The department's senior submarine naval architect retired at the end of last month, taking 30 years of specialist experience with him, and a colleague has transferred to another area of the department, leaving just one public servant working in the safety-critical role.
The specialist's union says the skill shortage has raised the risk to lives at sea to "an unacceptable level".
Naval architects perform a safety-crucial role, ensuring the stability and structural soundness of existing and proposed naval vessels from submarines to frigates and patrol boats.
The revelation comes after a difficult week for the future subs program, with the government forced to warn the French manufacturer of Australia's new generation of submarines over a cyber leak of sensitive information on subs being built for the Indian navy.
The Department of Defence has not responded to a series of questions from Fairfax this week.
But the department is aware of the problem: the Royal Institution of Naval Architects warned in a 2015 submission that the department's naval architecture staffing level was in "functional disintegration" posing "significant risks" to Australia's defence capabilities.
Of the three submarine naval architects currently on staff at Defence, one retired on August 31 from his role on the Collins sustainment program and another has walked away from his job on the SEA1000, the $50 billion future subs project, moving to the Defence Science and Technology Group.
The move leaves just one in-house naval architect working in the Navy Technical Bureau.
In 1995 when Defence was both maintaining existing subs and the first Collins Class boat was hitting the water, there were around eight submarine naval architects.
The number had dwindled to five by 2005 when the specialists were engaged in maintaining the Collins boats but by 2015 there were just three naval architects shouldering responsibility for both the Collins and the Future Submarine program.
Dave Smith, of technical union Professionals Australia, was scathing of Defence's failure of succession planning for its specialist workforce.
"Navy civilian engineering has been a problem for a long time," Mr Smith said.
"The risk to lives, capability and cost is at an unacceptable level when you divest yourself of your internal expertise.

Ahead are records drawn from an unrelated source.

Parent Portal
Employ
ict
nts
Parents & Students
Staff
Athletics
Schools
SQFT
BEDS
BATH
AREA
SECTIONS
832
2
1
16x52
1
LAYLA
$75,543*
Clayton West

"The loss of the Kanimbla and Manoora supply ships at a cost of $500 million was connected to the running down of the Navy civilian engineering workforce and the inability to ensure contracted maintenance was being appropriately performed.
"This led to the Rizzo Review and a lot of rhetoric about rebuilding engineering capability.
"This rebuild has been stopped in its tracks by a mindless approach to reducing the APS workforce, with technical mastery residing in the levels most under attack, and a push to outsource and contract out as a first resort approach to staffing."
The union official said he and his colleagues were seeing a similar picture across the Defence establishment.
"There are similar stories right across Defence: a devaluing of technical expertise and an over-reliance on contractors despite the cost and consequence for the Government and ultimately the community," he said.
"This is not only gross mismanagement of technical expertise but it opens up unacceptable levels of risk in terms of safety and effectiveness of capability let alone the eye-watering financial and human costs that are associated with potential materiel failures.
"(Union) members aren't talking about whether accidents will occur but when they occur."